Some Microsoft insiders recently announced the upcoming release of a Dynamic Language Runtime (DLR) built on top of CLR.

I’m a little confused by the Silverlight project web site, on the front page you can read:

Silverlight offers a flexible programming model that supports AJAX, VB, C#, Python, and Ruby, and integrates with existing Web applications.

But browsing the quickstart section I bumped into some XAML… oho! I hope this is not what I’m thinking about, Webforms, XML, AJAX-Atlas-style.

Anyways, DLR is supposed to be released as an open-source project, plus being built on top of the CLR, it should run on Mono. That’s a great plus for all the dynamic languages to have a common base, so all annoying problems (performance, GC, Unicode) are solved once and we can focus on the real thing: the syntax.

Meanwhile, I’ll be checking the latest source of IronPython which is supposed to be built on top of this new thing.

4 Comments

Filed under C#, python, ruby

4 responses to “Finally some good moves from MS

  1. Great info! thanks for the link JP

  2. hi there
    you need to talk about microsoft expression. they are open sourcing silverlight but of course developers are “encouraged” to buy expression studio instead of the adobe package.
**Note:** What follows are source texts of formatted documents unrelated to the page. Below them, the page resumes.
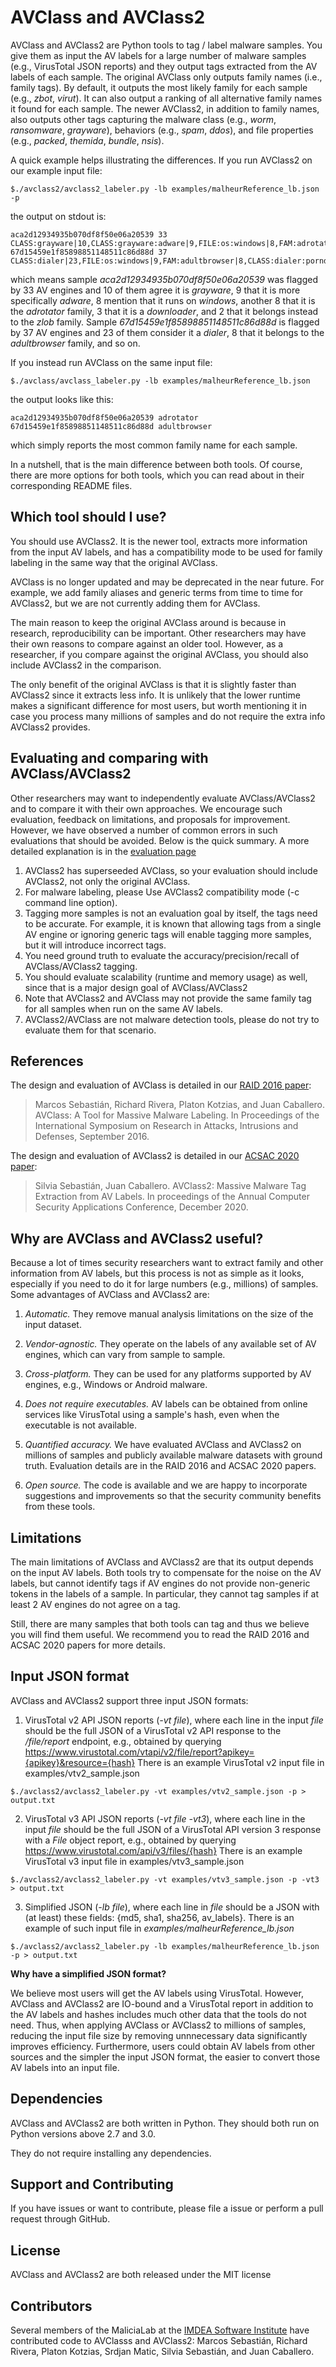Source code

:# AVClass and AVClass2

AVClass and AVClass2 are Python tools to tag / label malware samples. 
You give them as input the AV labels for a large number of malware samples (e.g., VirusTotal JSON reports) 
and they output tags extracted from the AV labels of each sample. 
The original AVClass only outputs family names (i.e., family tags). 
By default, it outputs the most likely family for each sample (e.g., *zbot*, *virut*). 
It can also output a ranking of all alternative family names it found for each sample.
The newer AVClass2, in addition to family names, also outputs other tags capturing the malware class (e.g., *worm*, *ransomware*, *grayware*), behaviors (e.g., *spam*, *ddos*), and file properties (e.g., *packed*, *themida*, *bundle*, *nsis*). 

A quick example helps illustrating the differences. If you run AVClass2 on our example input file:

```shell
$./avclass2/avclass2_labeler.py -lb examples/malheurReference_lb.json -p
```

the output on stdout is:

```
aca2d12934935b070df8f50e06a20539 33 CLASS:grayware|10,CLASS:grayware:adware|9,FILE:os:windows|8,FAM:adrotator|8,CLASS:downloader|3,FAM:zlob|2
67d15459e1f85898851148511c86d88d 37 CLASS:dialer|23,FILE:os:windows|9,FAM:adultbrowser|8,CLASS:dialer:porndialer|7,CLASS:grayware|6,CLASS:grayware:tool|3,FAM:target|2
```
which means sample *aca2d12934935b070df8f50e06a20539* 
was flagged by 33 AV engines and 10 of them agree it is *grayware*, 9 that it is more specifically *adware*, 
8 mention that it runs on *windows*, another 8 that it is the *adrotator* family, 
3 that it is a *downloader*, and 2 that it belongs instead to the *zlob* family.
Sample *67d15459e1f85898851148511c86d88d* is flagged by 37 AV engines and 23 of them 
consider it a *dialer*, 8 that it belongs to the *adultbrowser* family, and so on.

If you instead run AVClass on the same input file:

```shell
$./avclass/avclass_labeler.py -lb examples/malheurReference_lb.json
```

the output looks like this:

```
aca2d12934935b070df8f50e06a20539 adrotator
67d15459e1f85898851148511c86d88d adultbrowser
``` 

which simply reports the most common family name for each sample.

In a nutshell, that is the main difference between both tools. 
Of course, there are more options for both tools, 
which you can read about in their corresponding README files. 


## Which tool should I use?

You should use AVClass2. It is the newer tool, extracts more information 
from the input AV labels, and has a compatibility mode to be used for 
family labeling in the same way that the original AVClass. 

AVClass is no longer updated and may be deprecated in the near future. 
For example, we add family aliases and generic terms from time to time 
for AVClass2, but we are not currently adding them for AVClass.

The main reason to keep the original AVClass around is because in research, 
reproducibility can be important. 
Other researchers may have their own reasons to compare against an older tool. 
However, as a researcher, if you compare against the original AVClass, 
you should also include AVClass2 in the comparison.

The only benefit of the original AVClass is that it is slightly 
faster than AVClass2 since it extracts less info. 
It is unlikely that the lower runtime makes a significant difference 
for most users, but worth mentioning it in case you process many 
millions of samples and do not require the extra info AVClass2 provides. 

## Evaluating and comparing with AVClass/AVClass2

Other researchers may want to independently evaluate AVClass/AVClass2 and
to compare it with their own approaches.
We encourage such evaluation, feedback on limitations, and proposals for
improvement.
However, we have observed a number of common errors in such evaluations that 
should be avoided. Below is the quick summary. 
A more detailed explanation is in the [evaluation page](EVALUATION.md)

1. AVClass2 has superseeded AVClass, so your evaluation should include AVClass2, not only the original AVClass. 
2. For malware labeling, please Use AVClass2 compatibility mode (-c command line option).
3. Tagging more samples is not an evaluation goal by itself, the tags need to be accurate. For example, it is known that allowing tags from a single AV engine or ignoring generic tags will enable tagging more samples, but it will introduce incorrect tags. 
4. You need ground truth to evaluate the accuracy/precision/recall of AVClass/AVClass2 tagging.
5. You should evaluate scalability (runtime and memory usage) as well, since that is a major design goal of AVClass/AVClass2
6. Note that AVClass2 and AVClass may not provide the same family tag for all samples when run on the same AV labels.
7. AVClass2/AVClass are not malware detection tools, please do not try to evaluate them for that scenario. 

## References

The design and evaluation of AVClass is detailed in our 
[RAID 2016 paper](https://software.imdea.org/~juanca/papers/avclass_raid16.pdf):

> Marcos Sebastián, Richard Rivera, Platon Kotzias, and Juan Caballero. 
AVClass: A Tool for Massive Malware Labeling. 
In Proceedings of the International Symposium on Research in 
Attacks, Intrusions and Defenses,
September 2016.

The design and evaluation of AVClass2 is detailed in our
[ACSAC 2020 paper](https://arxiv.org/pdf/2006.10615.pdf):

> Silvia Sebastián, Juan Caballero. 
AVClass2: Massive Malware Tag Extraction from AV Labels. 
In proceedings of the Annual Computer Security Applications Conference, 
December 2020.

## Why are AVClass and AVClass2 useful?

Because a lot of times security researchers want to extract family and other 
information from AV labels, but this process is not as simple as it looks, 
especially if you need to do it for large numbers (e.g., millions) of samples. 
Some advantages of AVClass and AVClass2 are:

1. *Automatic.* They remove manual analysis limitations on the size of the 
input 
dataset.

2. *Vendor-agnostic.* They operate on the labels of any available set of AV 
engines, which can vary from sample to sample.

3. *Cross-platform.* They can be used for any platforms supported by AV 
engines, e.g., Windows or Android malware.

4. *Does not require executables.* AV labels can be obtained from online services
 like VirusTotal using a sample's hash, even when the executable is not available.

5. *Quantified accuracy.* We have evaluated AVClass and AVClass2 on millions of 
samples and publicly available malware datasets with ground truth. 
Evaluation details are in the RAID 2016 and ACSAC 2020 papers.

6. *Open source.* The code is available and we are happy to incorporate 
suggestions and improvements so that the security community benefits from 
these tools.

## Limitations

The main limitations of AVClass and AVClass2 are that its output depends 
on the input AV labels. 
Both tools try to compensate for the noise on the AV labels, 
but cannot identify tags if AV engines do not provide non-generic tokens 
in the labels of a sample. 
In particular, they cannot tag samples if at least 2 AV engines 
do not agree on a tag. 

Still, there are many samples that both tools can tag
and thus we believe you will find them useful.
We recommend you to read the RAID 2016 and ACSAC 2020 papers for more details.

## Input JSON format

AVClass and AVClass2 support three input JSON formats: 

1. VirusTotal v2 API JSON reports (*-vt file*), 
where each line in the input *file* should be the full JSON of a 
VirusTotal v2 API response to the */file/report* endpoint,
e.g., obtained by querying https://www.virustotal.com/vtapi/v2/file/report?apikey={apikey}&resource={hash}
There is an example VirusTotal v2 input file in examples/vtv2_sample.json

```shell
$./avclass2/avclass2_labeler.py -vt examples/vtv2_sample.json -p > output.txt
```

2. VirusTotal v3 API JSON reports (*-vt file -vt3*), 
where each line in the input *file* should be the full JSON of a VirusTotal API version 3 response with a *File* object report, 
e.g., obtained by querying https://www.virustotal.com/api/v3/files/{hash}
There is an example VirusTotal v3 input file in examples/vtv3_sample.json

```shell
$./avclass2/avclass2_labeler.py -vt examples/vtv3_sample.json -p -vt3 > output.txt
```

3. Simplified JSON (*-lb file*),
where each line in *file* should be a JSON 
with (at least) these fields:
{md5, sha1, sha256, av_labels}. 
There is an example of such input file in *examples/malheurReference_lb.json*

```shell
$./avclass2/avclass2_labeler.py -lb examples/malheurReference_lb.json -p > output.txt
```

**Why have a simplified JSON format?**

We believe most users will get the AV labels using VirusTotal. 
However, AVClass and AVClass2 are IO-bound and a VirusTotal report 
in addition to the AV labels and hashes includes 
much other data that the tools do not need. 
Thus, when applying AVClass or AVClass2 to millions of samples,
reducing the input file size by removing unnnecessary data 
significantly improves efficiency. 
Furthermore, users could obtain AV labels from other sources and 
the simpler the input JSON format, 
the easier to convert those AV labels into an input file.

## Dependencies

AVClass and AVClass2 are both written in Python. 
They should both run on Python versions above 2.7 and 3.0.

They do not require installing any dependencies.

## Support and Contributing

If you have issues or want to contribute, please file a issue or perform a 
pull request through GitHub.

## License

AVClass and AVClass2 are both released under the MIT license

## Contributors

Several members of the MaliciaLab at the [IMDEA Software Institute](http://software.imdea.org) 
have contributed code to AVClasss and AVClass2: 
Marcos Sebastián, Richard Rivera, Platon Kotzias, Srdjan Matic, Silvia Sebastián, and Juan Caballero.

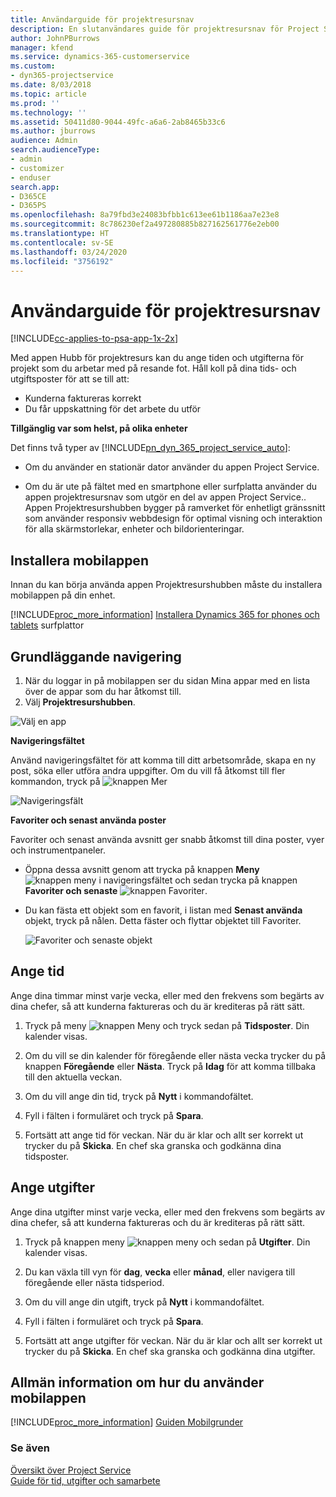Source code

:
 ```yaml
---
title: Användarguide för projektresursnav
description: En slutanvändares guide för projektresursnav för Project Service
author: JohnPBurrows
manager: kfend
ms.service: dynamics-365-customerservice
ms.custom:
- dyn365-projectservice
ms.date: 8/03/2018
ms.topic: article
ms.prod: ''
ms.technology: ''
ms.assetid: 50411d80-9044-49fc-a6a6-2ab8465b33c6
ms.author: jburrows
audience: Admin
search.audienceType:
- admin
- customizer
- enduser
search.app:
- D365CE
- D365PS
ms.openlocfilehash: 8a79fbd3e24083bfbb1c613ee61b1186aa7e23e8
ms.sourcegitcommit: 8c786230ef2a497280885b827162561776e2eb00
ms.translationtype: HT
ms.contentlocale: sv-SE
ms.lasthandoff: 03/24/2020
ms.locfileid: "3756192"
---
```

# <a name="user-guide-for-project-resource-hub"></a>Användarguide för projektresursnav

[!INCLUDE[cc-applies-to-psa-app-1x-2x](../includes/cc-applies-to-psa-app-1x-2x.md)]

Med appen Hubb för projektresurs kan du ange tiden och utgifterna för projekt som du arbetar med på resande fot. Håll koll på dina tids- och utgiftsposter för att se till att:

- Kunderna faktureras korrekt
- Du får uppskattning för det arbete du utför

**Tillgänglig var som helst, på olika enheter**

Det finns två typer av [!INCLUDE[pn_dyn_365_project_service_auto](../includes/pn-dyn-365-project-service-auto.md)]: 

- Om du använder en stationär dator använder du appen Project Service. 

- Om du är ute på fältet med en smartphone eller surfplatta använder du appen projektresursnav som utgör en del av appen Project Service.. Appen Projektresurshubben bygger på ramverket för enhetligt gränssnitt som använder responsiv webbdesign för optimal visning och interaktion för alla skärmstorlekar, enheter och bildorienteringar. 


## <a name="install-the-mobile-app"></a>Installera mobilappen
Innan du kan börja använda appen Projektresurshubben måste du installera mobilappen på din enhet. 

[!INCLUDE[proc_more_information](../includes/proc-more-information.md)] [Installera Dynamics 365 for phones och tablets](../mobile-app/install-dynamics-365-for-phones-and-tablets.md) surfplattor

## <a name="basic-navigation"></a>Grundläggande navigering
1.  När du loggar in på mobilappen ser du sidan Mina appar med en lista över de appar som du har åtkomst till. 
2.  Välj **Projektresurshubben**.

![Välj en app](media/chooseApp_1.png "Välj en app")

**Navigeringsfältet**

Använd navigeringsfältet för att komma till ditt arbetsområde, skapa en ny post, söka eller utföra andra uppgifter. Om du vill få åtkomst till fler kommandon, tryck på ![knappen Mer](media/MoreButton.png "Knappen Fler")

![Navigeringsfält](media/NavBar_2.png "Navigeringsfält")

**Favoriter och senast använda poster**

Favoriter och senast använda avsnitt ger snabb åtkomst till dina poster, vyer och instrumentpaneler. 

- Öppna dessa avsnitt genom att trycka på knappen **Meny** ![knappen meny](media/MenuButton.png "Menyknapp") i navigeringsfältet och sedan trycka på knappen **Favoriter och senaste** ![knappen Favoriter](media/FavButton.png "Fav-knappen").

- Du kan fästa ett objekt som en favorit, i listan med **Senast använda** objekt, tryck på nålen. Detta fäster och flyttar objektet till Favoriter.

  ![Favoriter och senaste objekt](media/Favs_3.png "Favoriter och senaste objekt")
 
## <a name="enter-time"></a>Ange tid
Ange dina timmar minst varje vecka, eller med den frekvens som begärts av dina chefer, så att kunderna faktureras och du är krediteras på rätt sätt.

1. Tryck på meny ![knappen Meny](media/MenuButton.png "Menyknapp") och tryck sedan på **Tidsposter**. Din kalender visas.

2. Om du vill se din kalender för föregående eller nästa vecka trycker du på knappen **Föregående** eller **Nästa**. Tryck på **Idag** för att komma tillbaka till den aktuella veckan.

3. Om du vill ange din tid, tryck på **Nytt** i kommandofältet. 

4. Fyll i fälten i formuläret och tryck på **Spara**.

5. Fortsätt att ange tid för veckan. När du är klar och allt ser korrekt ut trycker du på **Skicka**. En chef ska granska och godkänna dina tidsposter.

## <a name="enter-expenses"></a>Ange utgifter 
Ange dina utgifter minst varje vecka, eller med den frekvens som begärts av dina chefer, så att kunderna faktureras och du är krediteras på rätt sätt.

1. Tryck på knappen meny ![knappen meny](media/MenuButton.png "Menyknapp") och sedan på **Utgifter**. Din kalender visas.

2. Du kan växla till vyn för **dag**, **vecka** eller **månad**, eller navigera till föregående eller nästa tidsperiod. 

3. Om du vill ange din utgift, tryck på **Nytt** i kommandofältet. 

4. Fyll i fälten i formuläret och tryck på **Spara**.

5. Fortsätt att ange utgifter för veckan. När du är klar och allt ser korrekt ut trycker du på **Skicka**. En chef ska granska och godkänna dina utgifter.

## <a name="general-information-on-how-to-use-the-mobile-app"></a>Allmän information om hur du använder mobilappen 
[!INCLUDE[proc_more_information](../includes/proc-more-information.md)] [Guiden Mobilgrunder](../mobile-app/dynamics-365-phones-tablets-users-guide.md)

### <a name="see-also"></a>Se även  
 [Översikt över Project Service](../project-service/overview.md)   
 [Guide för tid, utgifter och samarbete](../project-service/time-expense-collaboration-guide.md)   
 
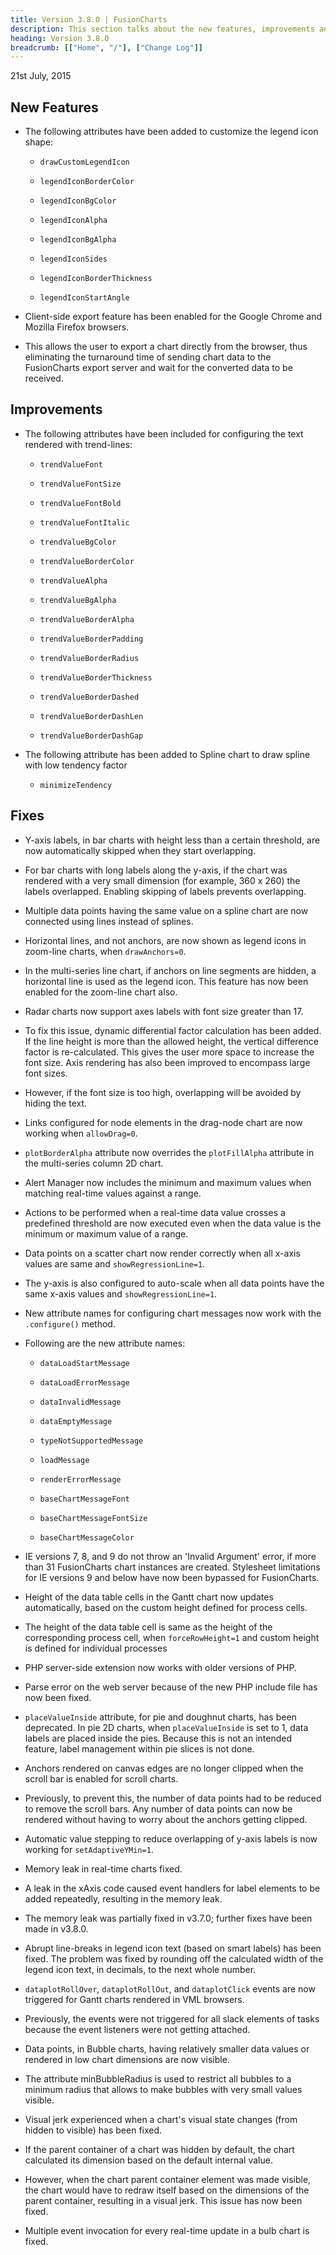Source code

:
 ```yaml
---
title: Version 3.8.0 | FusionCharts
description: This section talks about the new features, improvements and fixes for v3.8.0.
heading: Version 3.8.0
breadcrumb: [["Home", "/"], ["Change Log"]]
---
```


<p class="release-date"> 21st July, 2015 </p>

## New Features

* The following attributes have been added to customize the legend icon shape:

    * `drawCustomLegendIcon`

    * `legendIconBorderColor`

    * `legendIconBgColor`

    * `legendIconAlpha`

    * `legendIconBgAlpha`

    * `legendIconSides`

    * `legendIconBorderThickness`

    * `legendIconStartAngle`

* Client-side export feature has been enabled for the Google Chrome and Mozilla Firefox browsers.

* This allows the user to export a chart directly from the browser, thus eliminating the turnaround time of sending chart data to the FusionCharts export server and wait for the converted data to be received.

## Improvements

* The following attributes have been included for configuring the text rendered with trend-lines:

    * `trendValueFont`

    * `trendValueFontSize`

    * `trendValueFontBold`

    * `trendValueFontItalic`

    * `trendValueBgColor`

    * `trendValueBorderColor`

    * `trendValueAlpha`

    * `trendValueBgAlpha`

    * `trendValueBorderAlpha`

    * `trendValueBorderPadding`

    * `trendValueBorderRadius`

    * `trendValueBorderThickness`

    * `trendValueBorderDashed`

    * `trendValueBorderDashLen`

    * `trendValueBorderDashGap`

* The following attribute has been added to Spline chart to draw spline with low tendency factor

    * `minimizeTendency`

## Fixes

* Y-axis labels, in bar charts with height less than a certain threshold, are now automatically skipped when they start overlapping.

* For bar charts with long labels along the y-axis, if the chart was rendered with a very small dimension (for example, 360 x 260) the labels overlapped. Enabling skipping of labels prevents overlapping.

* Multiple data points having the same value on a spline chart are now connected using lines instead of splines.

* Horizontal lines, and not anchors, are now shown as legend icons in zoom-line charts, when `drawAnchors=0`. 

* In the multi-series line chart, if anchors on line segments are hidden, a horizontal line is used as the legend icon. This feature has now been enabled for the zoom-line chart also.

* Radar charts now support axes labels with font size greater than 17.

* To fix this issue, dynamic differential factor calculation has been added. If the line height is more than the allowed height, the vertical difference factor is re-calculated. This gives the user more space to increase the font size. Axis rendering has also been improved to encompass large font sizes.

* However, if the font size is too high, overlapping will be avoided by hiding the text.

* Links configured for node elements in the drag-node chart are now working when `allowDrag=0`.

* `plotBorderAlpha` attribute now overrides the `plotFillAlpha` attribute in the multi-series column 2D chart.

* Alert Manager now includes the minimum and maximum values when matching real-time values against a range.

* Actions to be performed when a real-time data value crosses a predefined threshold are now executed even when the data value is the minimum or maximum value of a range.

* Data points on a scatter chart now render correctly when all x-axis values are same and `showRegressionLine=1`.

* The y-axis is also configured to auto-scale when all data points have the same x-axis values and `showRegressionLine=1`.

* New attribute names for configuring chart messages now work with the `.configure()` method.

* Following are the new attribute names:

    * `dataLoadStartMessage`

    * `dataLoadErrorMessage`

    * `dataInvalidMessage`

    * `dataEmptyMessage`

    * `typeNotSupportedMessage`

    * `loadMessage`

    * `renderErrorMessage`

    * `baseChartMessageFont`

    * `baseChartMessageFontSize`

    * `baseChartMessageColor`

* IE versions 7, 8, and 9 do not throw an 'Invalid Argument' error, if more than 31 FusionCharts chart instances are created. Stylesheet limitations for IE versions 9 and below have now been bypassed for FusionCharts.

* Height of the data table cells in the Gantt chart now updates automatically, based on the custom height defined for process cells.

* The height of the data table cell is same as the height of the corresponding process cell, when `forceRowHeight=1` and custom height is defined for individual processes

* PHP server-side extension now works with older versions of PHP.

* Parse error on the web server because of the new PHP include file has now been fixed.

* `placeValueInside` attribute, for pie and doughnut charts, has been deprecated. In pie 2D charts, when `placeValueInside` is set to 1, data labels are placed inside the pies. Because this is not an intended feature, label management within pie slices is not done.

* Anchors rendered on canvas edges are no longer clipped when the scroll bar is enabled for scroll charts.

* Previously, to prevent this, the number of data points had to be reduced to remove the scroll bars. Any number of data points can now be rendered without having to worry about the anchors getting clipped.

* Automatic value stepping to reduce overlapping of y-axis labels is now working for `setAdaptiveYMin=1`.

* Memory leak in real-time charts fixed.

* A leak in the xAxis code caused event handlers for label elements to be added repeatedly, resulting in the memory leak.

* The memory leak was partially fixed in v3.7.0; further fixes have been made in v3.8.0.

* Abrupt line-breaks in legend icon text (based on smart labels) has been fixed. The problem was fixed by rounding off the calculated width of the legend icon text, in decimals, to the next whole number.

* `dataplotRollOver`, `dataplotRollOut`, and `dataplotClick` events are now triggered for Gantt charts rendered in VML browsers.

* Previously, the events were not triggered for all slack elements of tasks because the event listeners were not getting attached.

* Data points, in Bubble charts, having relatively smaller data values or rendered in low chart dimensions are now visible. 

* The attribute minBubbleRadius is used to restrict all bubbles to a minimum radius that allows to make bubbles with very small values visible.

* Visual jerk experienced when a chart's visual state changes (from hidden to visible) has been fixed. 

* If the parent container of a chart was hidden by default, the chart calculated its dimension based on the default internal value.

* However, when the chart parent container element was made visible, the chart would have to redraw itself based on the dimensions of the parent container, resulting in a visual jerk. This issue has now been fixed.

* Multiple event invocation for every real-time update in a bulb chart is fixed.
    but still, this is a great framework coming from microsoft. flash needs competition. i am really baffled by silverlight multimedia abilities (you can watch 720p video full screen for instance – and you can host your content on microsoft’s servers network) The day where we just need a browser and nothing else on a computer is near.

  3. I think the greatest thing about this is that it gives a common bases to some popular dynamic languages. That should cut the language X is faster then language Y debate.

    Miguel de Icaza (founder of the Mono project) has an interesting post on his blog
    about this news:

    The release for the DLR is done under the terms of the Microsoft Permissive License (MsPL) which is by all means an open source license. This means that we can use and distribute the DLR as part of Mono without having to build it from scratch. A brilliant move by Microsoft.